### INSTRUCTIONS TO FOLLOW
Pictures stay out; everything else in the records below is copied exactly.

### EXTRACTED RECORDS
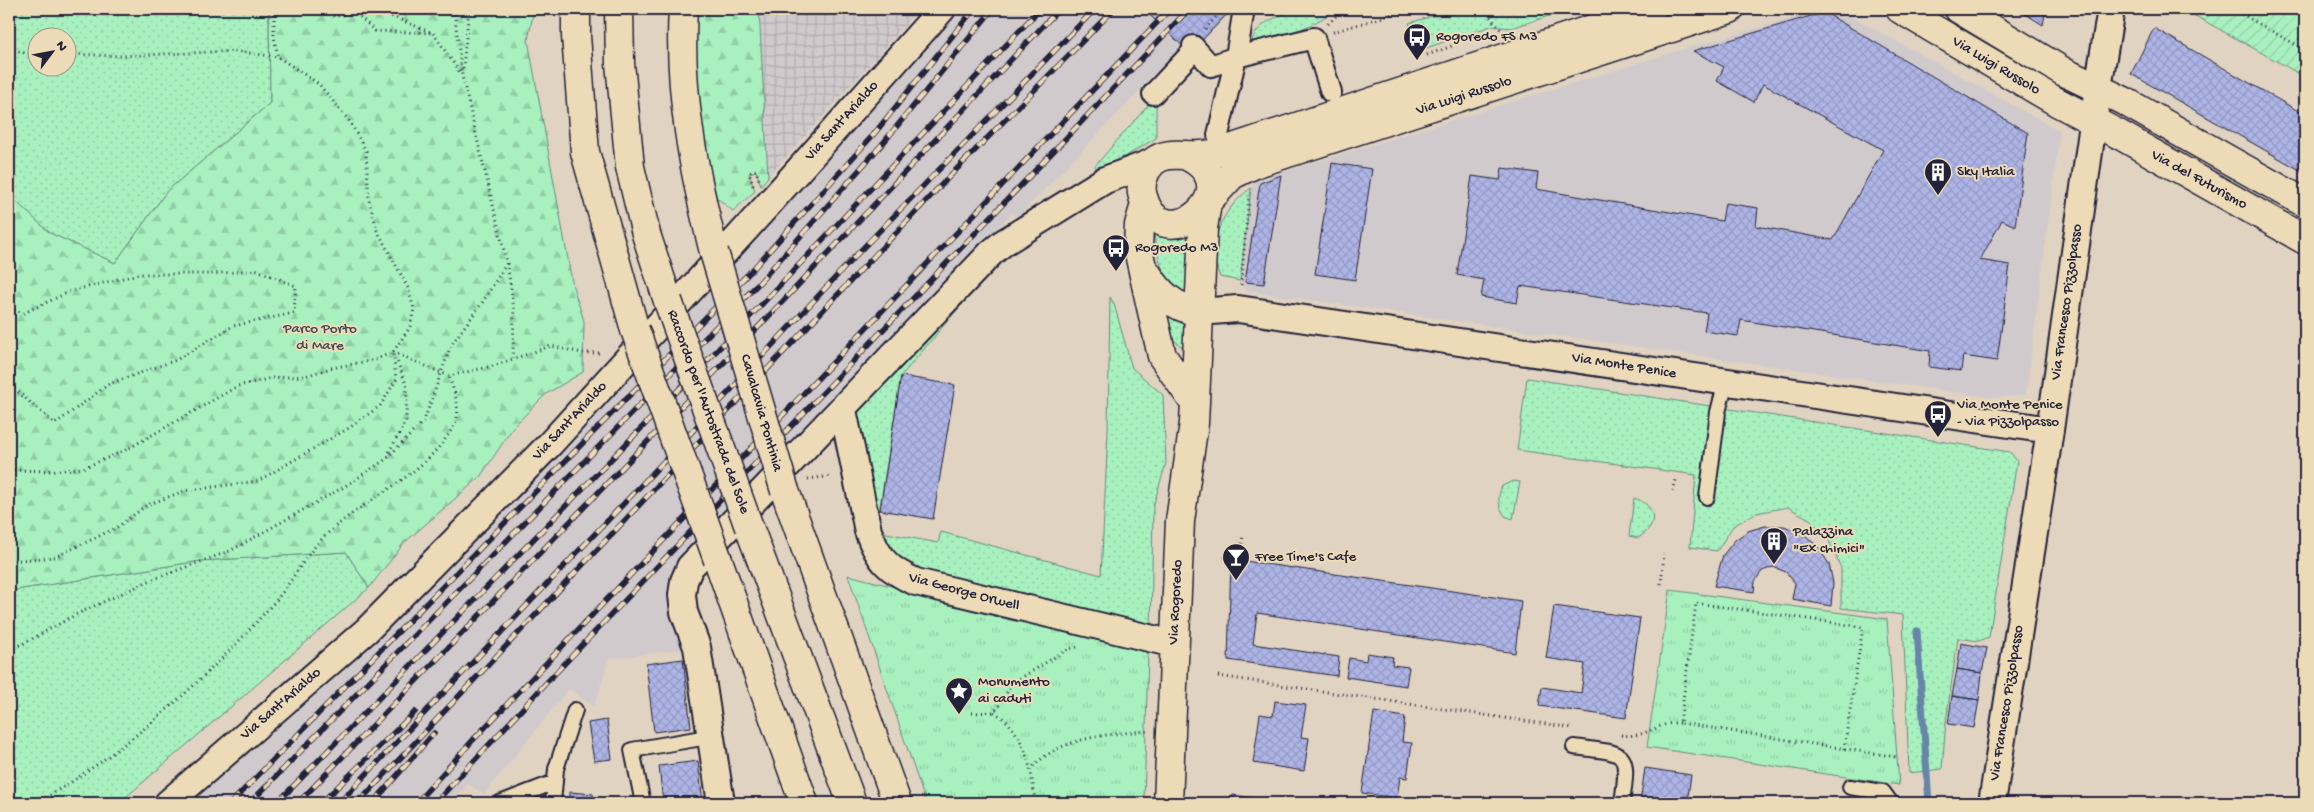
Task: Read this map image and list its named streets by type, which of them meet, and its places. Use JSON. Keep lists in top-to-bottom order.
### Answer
{
  "streets": {
    "main road": [
      "Via Luigi Russolo",
      "Via del Futurismo",
      "Raccordo per l'Autostrada del Sole",
      "Cavalcavia Pontinia",
      "Via Rogoredo"
    ],
    "street": [
      "Via Sant'Arialdo",
      "Via Francesco Pizzolpasso",
      "Via Monte Penice",
      "Via George Orwell"
    ]
  },
  "crossings": [
    ["Via Luigi Russolo", "Via del Futurismo"],
    ["Via Luigi Russolo", "Via Francesco Pizzolpasso"],
    ["Via Luigi Russolo", "Via Rogoredo"],
    ["Via del Futurismo", "Via Francesco Pizzolpasso"],
    ["Via Francesco Pizzolpasso", "Via Monte Penice"],
    ["Via Monte Penice", "Via Rogoredo"],
    ["Via George Orwell", "Via Rogoredo"]
  ],
  "parks": ["Parco Porto di Mare"],
  "places": {
    "bus stop": ["Rogoredo FS M3", "Rogoredo M3", "Via Monte Penice - Via Pizzolpasso"],
    "building": ["Sky Italia", "Palazzina \"Ex chimici\""],
    "bar": ["Free Time's Cafe"],
    "place": ["Monumento ai caduti"]
  },
  "north": "top right"
}
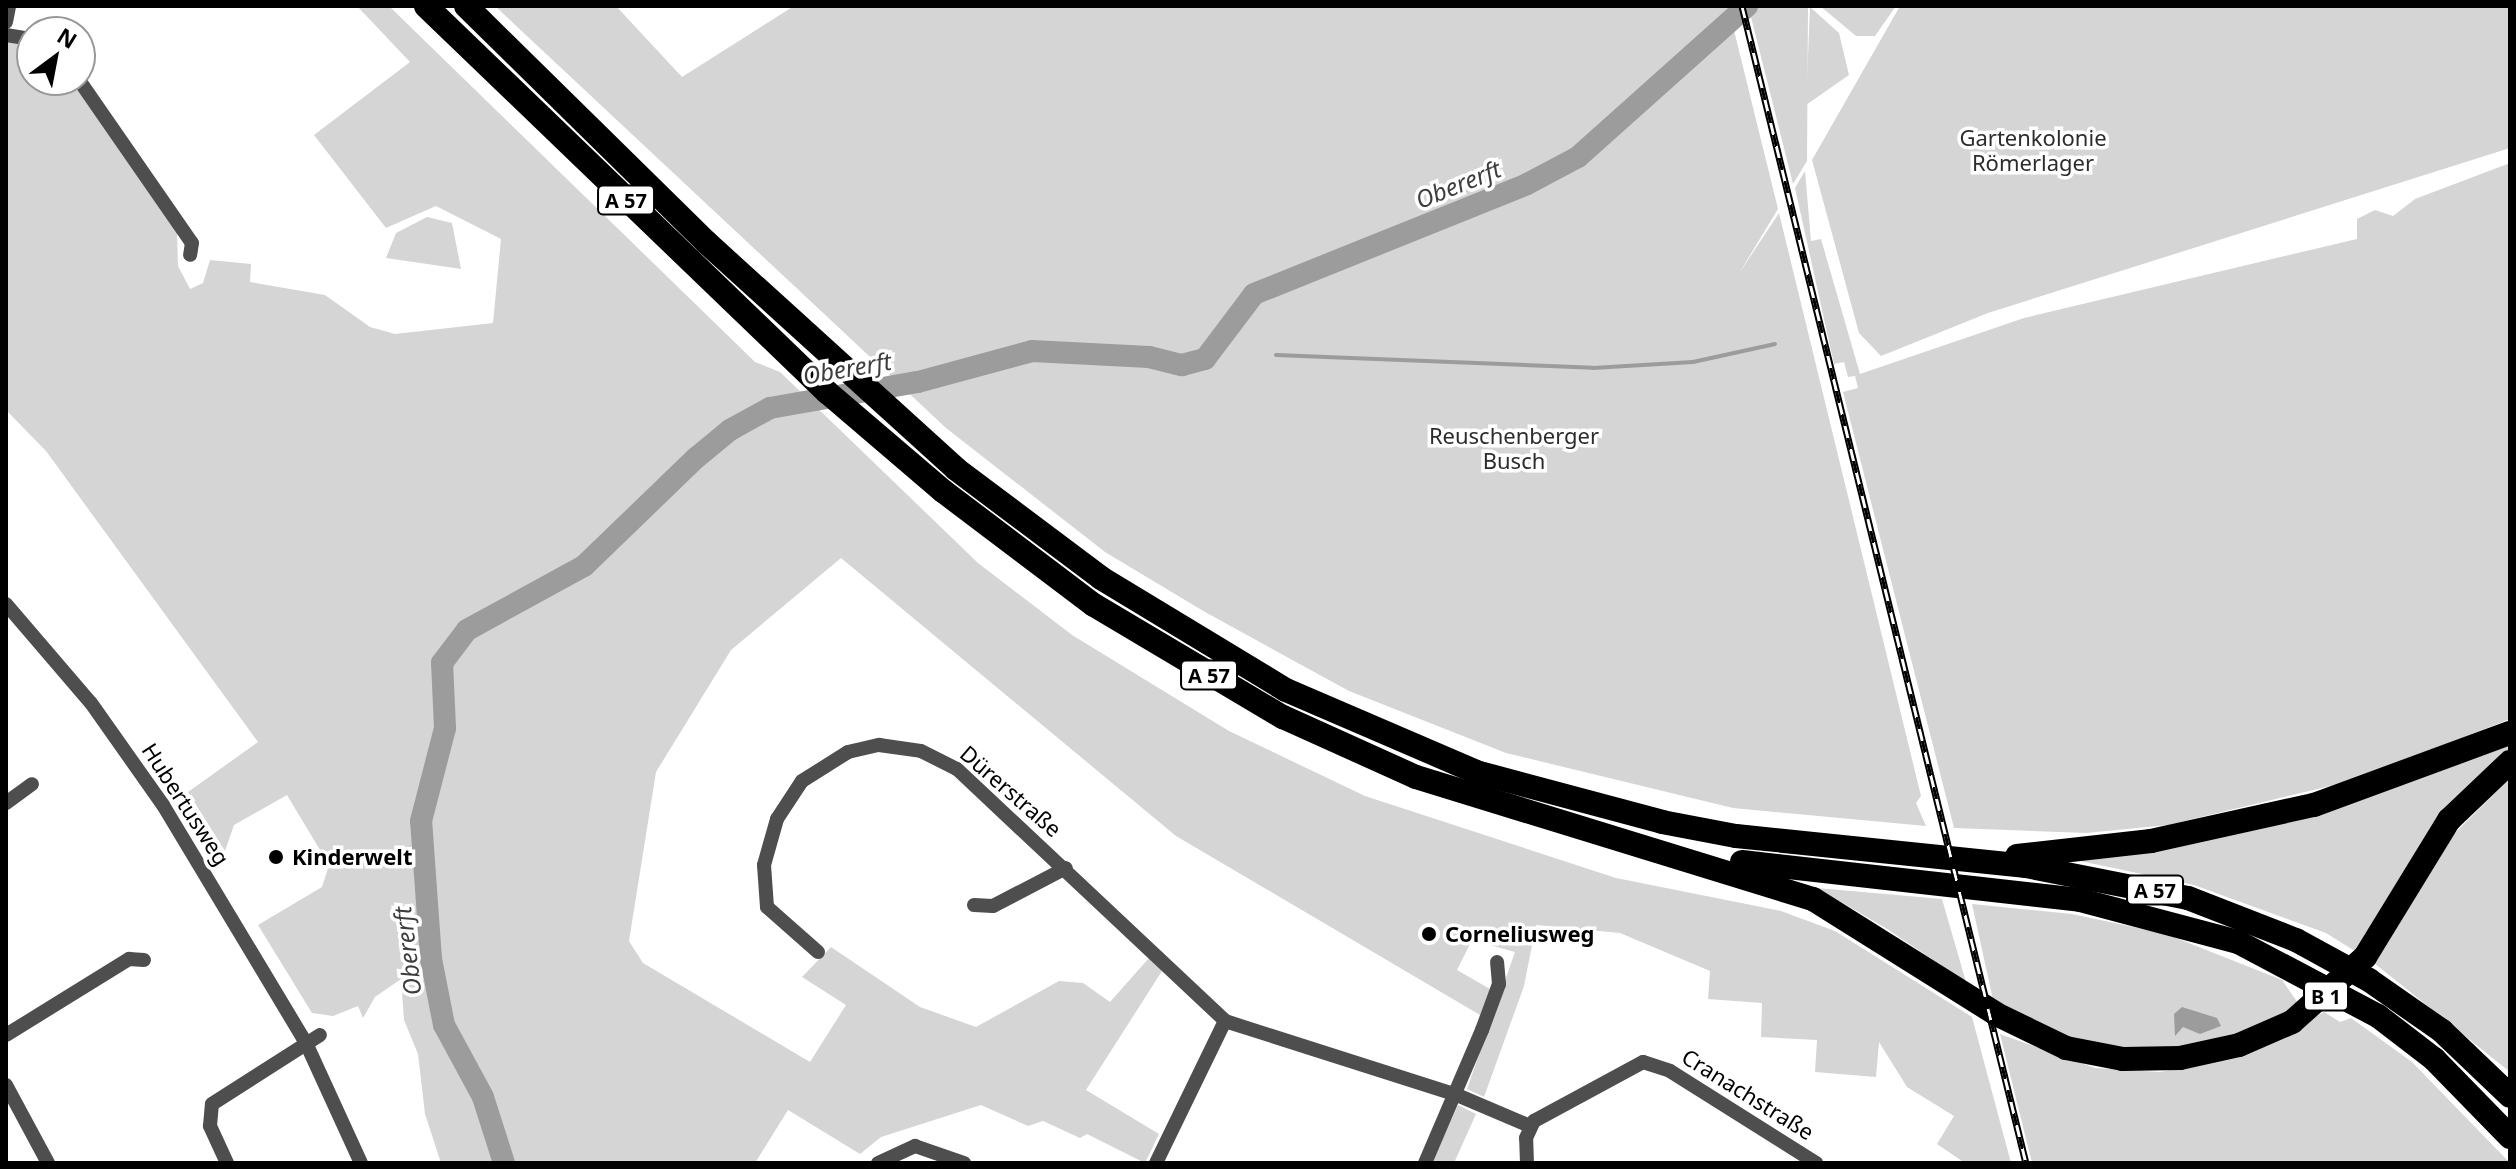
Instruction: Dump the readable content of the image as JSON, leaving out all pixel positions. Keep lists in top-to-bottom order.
{
  "streets": {
    "highway": ["A 57", "B 1"],
    "street": ["Dürerstraße", "Hubertusweg", "Cranachstraße"]
  },
  "crossings": [
    ["A 57", "B 1"]
  ],
  "water": ["Obererft"],
  "parks": ["Gartenkolonie Römerlager", "Reuschenberger Busch"],
  "places": ["Kinderwelt", "Corneliusweg"],
  "north": "top right"
}
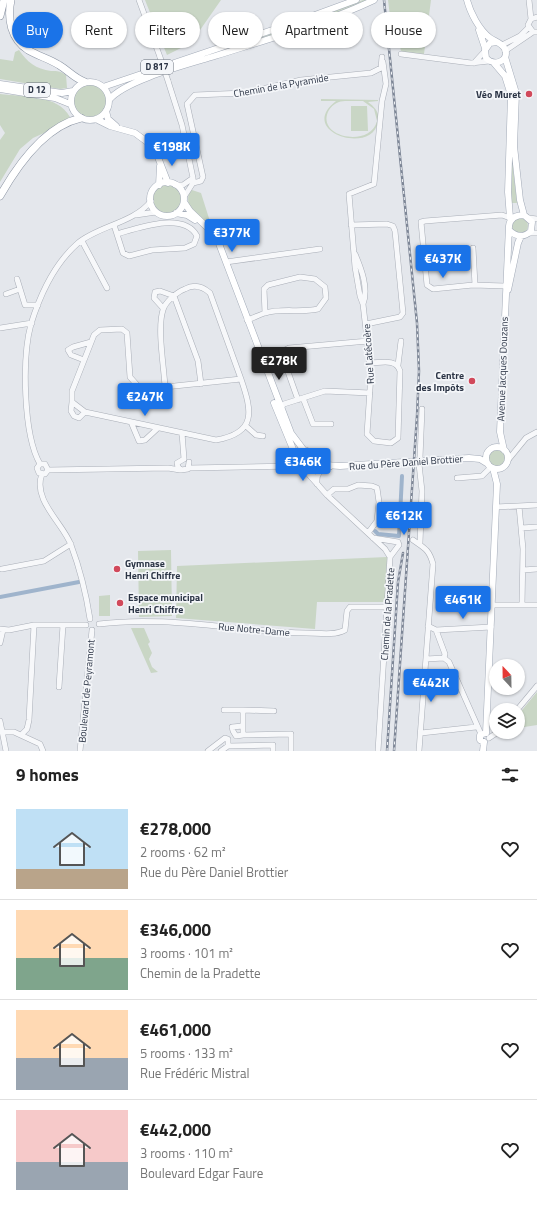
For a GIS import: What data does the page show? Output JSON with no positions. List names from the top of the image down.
{
  "streets": {
    "main road": [
      "D 817",
      "D 12",
      "Avenue Jacques Douzans",
      "Rue du Père Daniel Brottier"
    ],
    "street": [
      "Chemin de la Pyramide",
      "Rue Latécoère",
      "Chemin de la Pradette",
      "Rue Notre-Dame",
      "Boulevard de Peyramont"
    ]
  },
  "crossings": [
    ["D 817", "D 12"],
    ["Chemin de la Pyramide", "Rue Latécoère"],
    ["Avenue Jacques Douzans", "Rue du Père Daniel Brottier"],
    ["Rue du Père Daniel Brottier", "Chemin de la Pradette"],
    ["Chemin de la Pradette", "Rue Notre-Dame"],
    ["Rue Notre-Dame", "Boulevard de Peyramont"]
  ],
  "places": [
    "Véo Muret",
    "Centre des Impôts",
    "Gymnase Henri Chiffre",
    "Espace municipal Henri Chiffre"
  ],
  "north": "top",
  "page": {
    "chip": [
      "Buy",
      "Rent",
      "Filters",
      "New",
      "Apartment",
      "House"
    ],
    "price": [
      "€198K",
      "€377K",
      "€437K",
      "€278K",
      "€247K",
      "€346K",
      "€612K",
      "€461K",
      "€442K"
    ],
    "heading": "9 homes",
    "list": [
      {
        "name": "€278,000",
        "note": "2 rooms · 62 m² · Rue du Père Daniel Brottier"
      },
      {
        "name": "€346,000",
        "note": "3 rooms · 101 m² · Chemin de la Pradette"
      },
      {
        "name": "€461,000",
        "note": "5 rooms · 133 m² · Rue Frédéric Mistral"
      },
      {
        "name": "€442,000",
        "note": "3 rooms · 110 m² · Boulevard Edgar Faure"
      }
    ]
  }
}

### RESPONSE BOX
Task: Read this map image and list its named streets by type, which of them meet, and its places. Use JSON. Keep lists in top-to-bottom order.
### Answer
{
  "streets": {
    "main road": [
      "Via Luigi Russolo",
      "Via del Futurismo",
      "Raccordo per l'Autostrada del Sole",
      "Cavalcavia Pontinia",
      "Via Rogoredo"
    ],
    "street": [
      "Via Sant'Arialdo",
      "Via Francesco Pizzolpasso",
      "Via Monte Penice",
      "Via George Orwell"
    ]
  },
  "crossings": [
    ["Via Luigi Russolo", "Via del Futurismo"],
    ["Via Luigi Russolo", "Via Francesco Pizzolpasso"],
    ["Via Luigi Russolo", "Via Rogoredo"],
    ["Via del Futurismo", "Via Francesco Pizzolpasso"],
    ["Via Francesco Pizzolpasso", "Via Monte Penice"],
    ["Via Monte Penice", "Via Rogoredo"],
    ["Via George Orwell", "Via Rogoredo"]
  ],
  "parks": ["Parco Porto di Mare"],
  "places": {
    "bus stop": ["Rogoredo FS M3", "Rogoredo M3", "Via Monte Penice - Via Pizzolpasso"],
    "building": ["Sky Italia", "Palazzina \"Ex chimici\""],
    "bar": ["Free Time's Cafe"],
    "place": ["Monumento ai caduti"]
  },
  "north": "top right"
}
Instruction: Dump the readable content of the image as JSON, leaving out all pixel positions. Keep lists in top-to-bottom order.
{
  "streets": {
    "highway": ["A 57", "B 1"],
    "street": ["Dürerstraße", "Hubertusweg", "Cranachstraße"]
  },
  "crossings": [
    ["A 57", "B 1"]
  ],
  "water": ["Obererft"],
  "parks": ["Gartenkolonie Römerlager", "Reuschenberger Busch"],
  "places": ["Kinderwelt", "Corneliusweg"],
  "north": "top right"
}
For a GIS import: What data does the page show? Output JSON with no positions. List names from the top of the image down.
{
  "streets": {
    "main road": [
      "D 817",
      "D 12",
      "Avenue Jacques Douzans",
      "Rue du Père Daniel Brottier"
    ],
    "street": [
      "Chemin de la Pyramide",
      "Rue Latécoère",
      "Chemin de la Pradette",
      "Rue Notre-Dame",
      "Boulevard de Peyramont"
    ]
  },
  "crossings": [
    ["D 817", "D 12"],
    ["Chemin de la Pyramide", "Rue Latécoère"],
    ["Avenue Jacques Douzans", "Rue du Père Daniel Brottier"],
    ["Rue du Père Daniel Brottier", "Chemin de la Pradette"],
    ["Chemin de la Pradette", "Rue Notre-Dame"],
    ["Rue Notre-Dame", "Boulevard de Peyramont"]
  ],
  "places": [
    "Véo Muret",
    "Centre des Impôts",
    "Gymnase Henri Chiffre",
    "Espace municipal Henri Chiffre"
  ],
  "north": "top",
  "page": {
    "chip": [
      "Buy",
      "Rent",
      "Filters",
      "New",
      "Apartment",
      "House"
    ],
    "price": [
      "€198K",
      "€377K",
      "€437K",
      "€278K",
      "€247K",
      "€346K",
      "€612K",
      "€461K",
      "€442K"
    ],
    "heading": "9 homes",
    "list": [
      {
        "name": "€278,000",
        "note": "2 rooms · 62 m² · Rue du Père Daniel Brottier"
      },
      {
        "name": "€346,000",
        "note": "3 rooms · 101 m² · Chemin de la Pradette"
      },
      {
        "name": "€461,000",
        "note": "5 rooms · 133 m² · Rue Frédéric Mistral"
      },
      {
        "name": "€442,000",
        "note": "3 rooms · 110 m² · Boulevard Edgar Faure"
      }
    ]
  }
}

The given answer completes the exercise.